I don’t mind using up makeup or tooth paste or soap. I expect to eat my food, but if I spend $$$$$ on a car and I take care of it, I expect it to last forever. Yesterday I had a sharp lesson in the futility of expecting machines to meet my expectations. My car needs it’s annual inspection and first off, the garage within walking distance from work is going out of business on Saturday (?!) so I had to drive to an away garage and leave my car. Then it turns out the brake cylinder is leaking and the little plastic shield on the headlight is cracked (I cracked it against the truck - but we need not dwell on that slight moment of not taking care of things.) Who knew cracks in headlight shields will flunk a car’s inspection? I’d have fixed it months ago if I’d known that. Now we have 4 days to find a new one or order one from a dealer because in Tappahannock, a Nissan Sentra is still a foreign car!
So. Rats. And so, I need a ride back to the garage after work. I stop by my friend M’s shop and sure she’ll take me. She had to stop by the library anyway. And while there her son who is my grass cutting darling (What will I do when he goes off to college next year?) calls and asks that if she sees me would she tell me that his mower is broken and he needs to make a part and he swears he’ll be by tomorrow. That’s two machines that let the world down. But we are not done with disappointment. Oh no. There is more proof of the transiency of life ahead, for when M comes to get me, and we start up her truck, the brake pedal goes all the way to the floor in a soft whoosh.
So now there are more opportunities to be frustrated with our limited, but hubris filled, technology as all the cell phones refuse to talk to each other and of course, nothing disappoints more than expectations dashed by promised-filled engineering. Eventually sons with tools show up and drive well taken care of, but still not lasting forever, machines to the garage where they are swapped around. I take M home, instead of her taking me, and at her house, the safe, plugged in, hard wired telephone allows me to warn BD that dinner will be a trifle late.
The lassitude with which BD absorbed the news that our only reliable mode of cheap-ish transportation will require at least 2 days of ferreting about for parts would soothe a victim of a major weather disaster, but bode ill for fretful me, who needs a car that is legal 10 days from now. Of course, I need a legal vehicle all the time, but I can drive the truck around town. I don’t want to take it to Maryland the weekend after next. Besides the abysmal mileage it gets, I don’t want to bring home any loot in an open vehicle and there’s not much room in the cab.
And here is where 35 years of marriage stand one in good stead. I want to nag about this. BD is just waiting for the first nag so he can unleash all his own frustration about Cars That Wear Out even if You Take Care Of Them.

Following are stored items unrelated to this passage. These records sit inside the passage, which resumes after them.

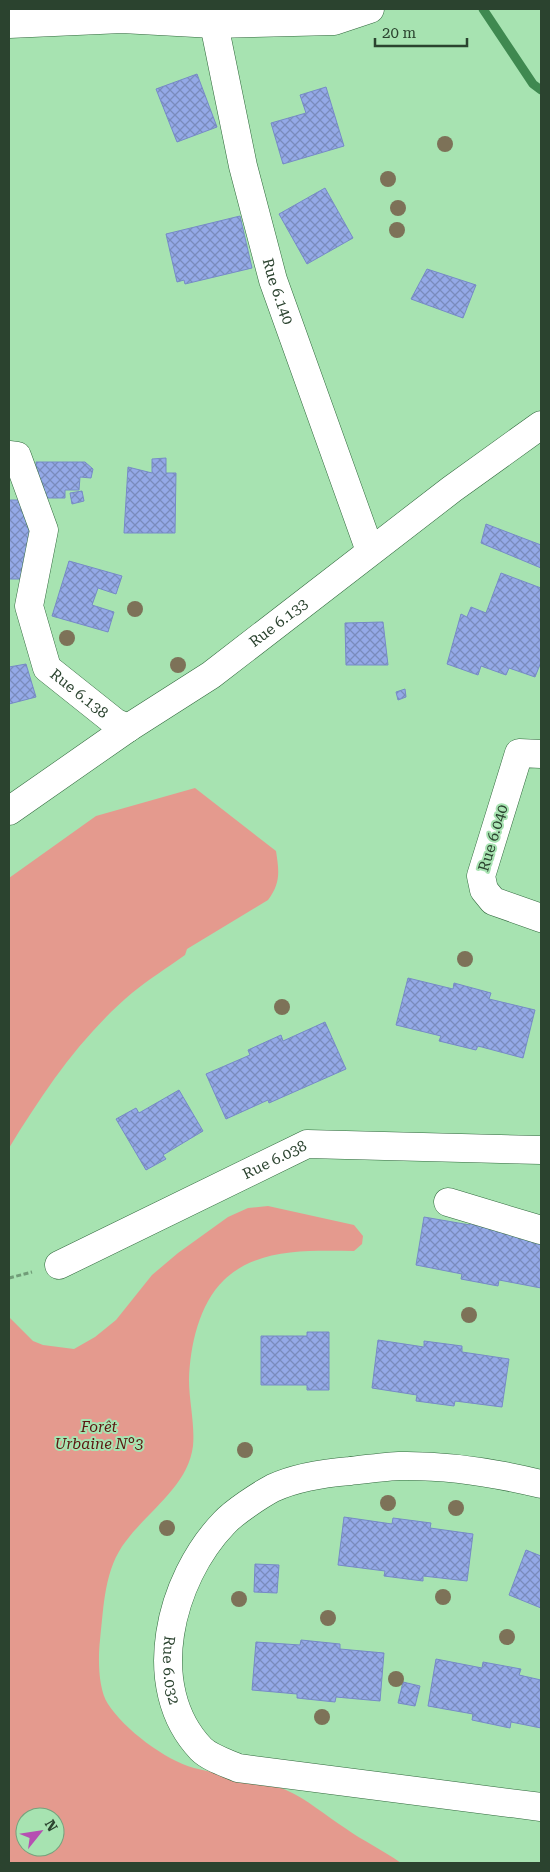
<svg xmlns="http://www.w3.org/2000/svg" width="550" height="1872" font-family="'Roboto Serif',serif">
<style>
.green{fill:#e49a8e;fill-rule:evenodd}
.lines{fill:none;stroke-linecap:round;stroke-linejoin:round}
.stream{stroke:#3f8950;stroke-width:9}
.building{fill:url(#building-cross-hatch);stroke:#768bc6}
.minor-casing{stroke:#30683c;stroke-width:29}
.tertiary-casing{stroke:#30683c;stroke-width:29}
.path{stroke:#719d78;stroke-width:3;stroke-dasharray:5 2.5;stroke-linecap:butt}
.minor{stroke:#fff;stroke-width:28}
.tertiary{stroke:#fff;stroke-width:28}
.tree{fill:#7d7258}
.labels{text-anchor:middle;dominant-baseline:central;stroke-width:4;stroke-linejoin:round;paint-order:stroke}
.street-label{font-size:15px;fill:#2b432f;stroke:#a7e3b1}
.park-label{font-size:15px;font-style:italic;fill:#5b1610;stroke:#a7e3b1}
</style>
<defs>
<pattern id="building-cross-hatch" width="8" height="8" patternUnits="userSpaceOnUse" patternTransform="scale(1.25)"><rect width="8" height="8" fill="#94a9e7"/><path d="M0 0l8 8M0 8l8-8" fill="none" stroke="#798bbc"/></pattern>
</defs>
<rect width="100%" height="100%" fill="#a7e3b1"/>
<!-- green -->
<g class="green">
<path d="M195,788L276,851C279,871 281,883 268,900L187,949L185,955C167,968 149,979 132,993C81,1036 44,1091 9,1148V878L96,816Z"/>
<path d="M268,1206L354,1225L363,1236L362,1244L354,1251C311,1251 258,1247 224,1280C199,1304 190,1346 189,1380C189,1401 195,1424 193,1446C188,1486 149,1510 126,1541C104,1569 104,1606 100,1640C98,1658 98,1689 108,1704C124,1729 165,1760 194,1768C224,1776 257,1776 286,1790C307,1799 326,1816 345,1828C363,1841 383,1850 401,1863H9V1317L33,1341L43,1345L74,1349L95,1337L116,1320L152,1275L178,1253L228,1217L248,1208ZM25,1817H55V1847H25Z"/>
</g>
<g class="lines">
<!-- stream -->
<polyline class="stream" points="483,9 533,84 541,90"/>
</g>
<!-- building -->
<g class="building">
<polygon points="197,74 217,127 177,142 156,89"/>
<polygon points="326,87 344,146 283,164 271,123 306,113 300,95"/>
<polygon points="325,188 353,238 307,264 279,214"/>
<polygon points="240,216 252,268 185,284 184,280 177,282 166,234"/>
<polygon points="427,269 476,285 463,318 411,299"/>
<polygon points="166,458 166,473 176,473 175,533 124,533 128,467 152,473 152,459"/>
<polygon points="36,462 85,462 93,469 91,478 80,477 79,490 65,490 65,498 36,498"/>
<polygon points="82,491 84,501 72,504 70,493"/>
<polygon points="9,500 27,500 30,528 27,579 9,579"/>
<polygon points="486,524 541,545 541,568 481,543"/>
<polygon points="69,561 122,576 116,594 98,588 92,605 114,612 108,632 52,616"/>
<polygon points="501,573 541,588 541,662 535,677 509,668 506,675 481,666 478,675 447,664 461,614 467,617 471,607 486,613"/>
<polygon points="383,622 388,665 346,665 345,623"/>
<polygon points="26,664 36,697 9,704 9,667"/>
<polygon points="405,689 406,697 398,700 396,692"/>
<polygon points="408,978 453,989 454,983 491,993 489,999 535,1010 523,1058 478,1046 476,1050 439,1041 441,1036 396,1025"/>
<polygon points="325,1022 346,1069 269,1103 268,1100 226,1119 206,1074 250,1055 248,1050 281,1035 283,1041"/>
<polygon points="179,1090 203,1131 163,1155 166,1159 146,1170 116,1119 136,1108 139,1113"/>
<polygon points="424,1217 470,1225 471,1220 541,1238 541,1288 499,1280 498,1286 461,1279 462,1274 416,1265"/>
<polygon points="307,1332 329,1332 329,1390 307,1390 307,1385 261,1385 261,1336 307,1336"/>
<polygon points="378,1340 424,1347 424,1341 462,1346 462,1352 509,1359 502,1407 455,1401 454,1406 416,1401 417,1395 372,1388"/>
<polygon points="344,1517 392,1524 393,1518 431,1523 430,1528 473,1534 467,1581 423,1576 423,1581 384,1576 385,1571 338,1565"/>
<polygon points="526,1550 541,1556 541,1608 509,1595"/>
<polygon points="255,1564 279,1565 277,1593 254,1592"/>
<polygon points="301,1640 340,1644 340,1649 384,1653 380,1701 336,1697 335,1702 297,1698 297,1694 252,1690 256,1642 300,1645"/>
<polygon points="436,1659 482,1668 483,1662 521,1669 519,1675 541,1680 541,1728 511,1722 510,1728 472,1720 473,1714 428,1706"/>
<polygon points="403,1682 420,1686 415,1706 398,1703"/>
</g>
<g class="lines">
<!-- minor casing -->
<g class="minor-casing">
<g id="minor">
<polyline points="9,24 122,19 214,24 334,21 370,9"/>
<path id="s1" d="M214,24L243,166L273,280L370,551"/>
<path id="s2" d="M9,455L17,456L44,530L29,606L47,668L116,723L128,728"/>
<polyline points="541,754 519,753 481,876 484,890 493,901 541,918"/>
<polyline points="448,1202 541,1230"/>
<path id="s3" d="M59,1265L307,1144L541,1150"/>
<path id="s4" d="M541,1484C496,1473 446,1465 399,1466C383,1467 367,1469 350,1471C325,1473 297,1477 273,1488C260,1495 234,1512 224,1523C170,1579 142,1687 201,1749C210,1758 227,1763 238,1768L541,1807"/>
</g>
</g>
<!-- tertiary casing -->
<g class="tertiary-casing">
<g id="tertiary">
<path id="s5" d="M9,811L128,728L211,675L452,489L541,425"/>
</g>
</g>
<!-- path -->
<polyline class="path" points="9,1278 32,1272"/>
<!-- minor -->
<use href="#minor" class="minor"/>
<!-- tertiary -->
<use href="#tertiary" class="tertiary"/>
</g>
<!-- trees -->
<g class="tree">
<circle cx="445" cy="144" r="8"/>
<circle cx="388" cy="179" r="8"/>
<circle cx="398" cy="208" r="8"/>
<circle cx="397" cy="230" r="8"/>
<circle cx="135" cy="609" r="8"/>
<circle cx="67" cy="638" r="8"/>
<circle cx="178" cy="665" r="8"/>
<circle cx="465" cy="959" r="8"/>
<circle cx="282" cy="1007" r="8"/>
<circle cx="469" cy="1315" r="8"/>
<circle cx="245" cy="1450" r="8"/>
<circle cx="388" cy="1503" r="8"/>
<circle cx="456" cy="1508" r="8"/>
<circle cx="167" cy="1528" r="8"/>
<circle cx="443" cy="1597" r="8"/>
<circle cx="239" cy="1599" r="8"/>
<circle cx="328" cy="1618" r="8"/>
<circle cx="507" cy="1637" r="8"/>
<circle cx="396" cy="1679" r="8"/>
<circle cx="322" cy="1717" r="8"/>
</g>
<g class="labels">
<!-- street labels -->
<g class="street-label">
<text stroke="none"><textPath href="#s1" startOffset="275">Rue 6.140</textPath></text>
<text stroke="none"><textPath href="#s5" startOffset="329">Rue 6.133</textPath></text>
<text stroke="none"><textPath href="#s2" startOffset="270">Rue 6.138</textPath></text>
<text transform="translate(493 838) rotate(-73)">Rue 6.040</text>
<text stroke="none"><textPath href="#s3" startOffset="240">Rue 6.038</textPath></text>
<text stroke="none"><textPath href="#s4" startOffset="494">Rue 6.032</textPath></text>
</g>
<!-- park labels -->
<g class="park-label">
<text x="99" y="1427">Forêt<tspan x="99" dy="17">Urbaine N°3</tspan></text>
</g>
</g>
<!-- border -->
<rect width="550" height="1872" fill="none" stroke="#2b432f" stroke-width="20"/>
<!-- north arrow -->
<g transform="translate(40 1832) rotate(60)"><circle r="24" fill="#a7e3b1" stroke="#75a37d"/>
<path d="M0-4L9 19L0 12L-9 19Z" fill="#b64fb2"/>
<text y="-8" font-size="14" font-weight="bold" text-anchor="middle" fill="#2b432f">N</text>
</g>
<!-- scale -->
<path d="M375 38v8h92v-8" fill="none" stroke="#2b432f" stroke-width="2.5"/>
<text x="382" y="38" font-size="15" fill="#2b432f" stroke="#a7e3b1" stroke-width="4" paint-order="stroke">20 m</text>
</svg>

Instead, he’s put his frustration into the If I Don’t Think About It, It’s Not Real zone. And I am tapping my toe, aching to say "So, look, what are you going to do about the car?" And I know better. But the words keep trying to leak out of my mouth. And sooner or later April 30 will come around and if one of us hasn’t puked up the magic words by then, a different sort of dialogue will ensue.
And all this would be eliminated if only that maxim about things lasting forever were true - or maybe, if cars were really things, instead of the devil in disguise.